S'y dévoilent tour à tour - ou conjointement - et avec une étonnante cohérence artistique des airs de musique romantique et de Vaudeville, des mélodies créoles,des rythmes de marches funéraires, du spoken word ou du rhythm and blues. Le swing et le jazz traditionnel s'acoquinent avec l'opéra et se structurent en adagio, le concerto se frotte à la biguine et au gospel sur un tapis de percussions ouest-africaines...
Repensée avec une vision poétique plus contemporaine, la musique du maître américain se libère et s'ouvre encore davantage. Sous l'impulsion de Giaume et avec la précieuse collaboration du clarinettiste Evan Christopher, l'Opus 1 de Whisper Of A Shadow explore et bouscule les conventions et les traditions.
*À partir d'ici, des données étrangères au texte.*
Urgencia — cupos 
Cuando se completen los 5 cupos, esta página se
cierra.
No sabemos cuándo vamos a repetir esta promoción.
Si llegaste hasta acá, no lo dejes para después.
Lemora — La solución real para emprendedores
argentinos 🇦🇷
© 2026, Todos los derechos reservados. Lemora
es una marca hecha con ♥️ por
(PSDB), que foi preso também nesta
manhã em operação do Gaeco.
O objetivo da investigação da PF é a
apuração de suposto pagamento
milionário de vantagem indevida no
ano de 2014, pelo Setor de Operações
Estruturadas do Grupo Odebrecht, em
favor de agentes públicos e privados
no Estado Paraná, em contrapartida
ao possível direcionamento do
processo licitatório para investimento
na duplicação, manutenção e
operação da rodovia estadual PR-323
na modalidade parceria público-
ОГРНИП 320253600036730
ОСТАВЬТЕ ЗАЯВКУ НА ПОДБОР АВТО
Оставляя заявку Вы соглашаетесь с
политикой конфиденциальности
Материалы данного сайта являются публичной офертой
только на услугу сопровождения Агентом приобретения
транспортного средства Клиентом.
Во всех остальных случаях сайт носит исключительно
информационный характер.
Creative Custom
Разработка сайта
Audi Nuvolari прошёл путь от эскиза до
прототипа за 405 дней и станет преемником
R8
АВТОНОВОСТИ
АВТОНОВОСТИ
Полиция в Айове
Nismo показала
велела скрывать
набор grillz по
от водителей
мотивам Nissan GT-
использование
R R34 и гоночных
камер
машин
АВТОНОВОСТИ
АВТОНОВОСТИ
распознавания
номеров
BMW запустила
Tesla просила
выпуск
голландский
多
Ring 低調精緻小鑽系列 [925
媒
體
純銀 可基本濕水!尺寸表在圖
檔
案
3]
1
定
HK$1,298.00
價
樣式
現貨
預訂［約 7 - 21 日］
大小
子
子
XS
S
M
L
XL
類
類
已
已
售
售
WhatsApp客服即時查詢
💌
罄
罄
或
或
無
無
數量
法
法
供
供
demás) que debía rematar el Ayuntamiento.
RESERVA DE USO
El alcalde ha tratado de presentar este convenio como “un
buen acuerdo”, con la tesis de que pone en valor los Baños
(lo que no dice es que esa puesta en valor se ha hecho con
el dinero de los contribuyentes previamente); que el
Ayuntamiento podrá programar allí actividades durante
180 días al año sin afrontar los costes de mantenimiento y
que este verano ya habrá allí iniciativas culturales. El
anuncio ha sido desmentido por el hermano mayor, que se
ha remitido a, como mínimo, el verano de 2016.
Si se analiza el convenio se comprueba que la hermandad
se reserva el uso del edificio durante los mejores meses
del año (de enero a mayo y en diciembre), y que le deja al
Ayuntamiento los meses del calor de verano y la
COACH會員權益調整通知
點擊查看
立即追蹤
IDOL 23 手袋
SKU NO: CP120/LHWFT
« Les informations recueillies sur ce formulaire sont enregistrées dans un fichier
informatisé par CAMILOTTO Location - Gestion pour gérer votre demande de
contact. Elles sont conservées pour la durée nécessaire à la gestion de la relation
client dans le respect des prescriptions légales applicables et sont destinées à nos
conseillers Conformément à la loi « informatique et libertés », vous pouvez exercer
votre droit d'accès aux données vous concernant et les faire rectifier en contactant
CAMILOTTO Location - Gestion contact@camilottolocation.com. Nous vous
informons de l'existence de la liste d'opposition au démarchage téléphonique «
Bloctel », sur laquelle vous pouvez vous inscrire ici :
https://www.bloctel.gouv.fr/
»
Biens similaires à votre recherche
Entouré d'un casting grandiose - composé d'Aaron Diehl au piano, Herlin Riley à la batterie et Roland Guerin à la basse, d'un quatuor à cordes, d'un chœur et d'une section de cuivres - le tandem s'est également adjoint les services d'invités prestigieux, comme le poète Chuck Perkins, le trompettiste Nicholas Payton ou encore le chanteur- percussionniste Philippe Makaïa...
Un voyage qui nous mène du sud des Etats-Unis vers l'Europe et l'Afrique, après un détour dans les Caraïbes et l'Amérique du Sud... Ou du Congo vers la Nouvelle Orléans, via la France, Cuba et les Guyanes...
C'est dans un univers musical bien singulier, éminemment propice au voyage et à l'évasion, que nous convie l'élégant quartet marseillais Riviera, un groupe de complices affichant tous au compteur de multiples et prestigieuses expériences artistiques. La formation publiait son premier opus au titre éponyme le 09 Mai dernier, un recueil de 13 compositions qui sera officiellement présenté le 13 Novembre à venir, dans le cadre du festival Jazz Sur la Ville.
Tout en mêlant avec beaucoup de virtuosité, de tendresse et de nostalgie les musiques traditionnelles d'ici et d'ailleurs aux sonorités jazz, classique et rock, Jérémie Schacre (guitares), Stéphane Bularz (contrebasse), Olivier Samouillan (violon, orgue, mandoline) et Guillaume Chevillard (batterie) ont élaboré un répertoire acoustique captivant, habité grâce à l'orgue et à la guitare électrique de subtiles notes psychédéliques.
Emerge de ce délicieux projet une douce poésie, faite de réminiscences méditerranéennes, latines, tziganes et manouches.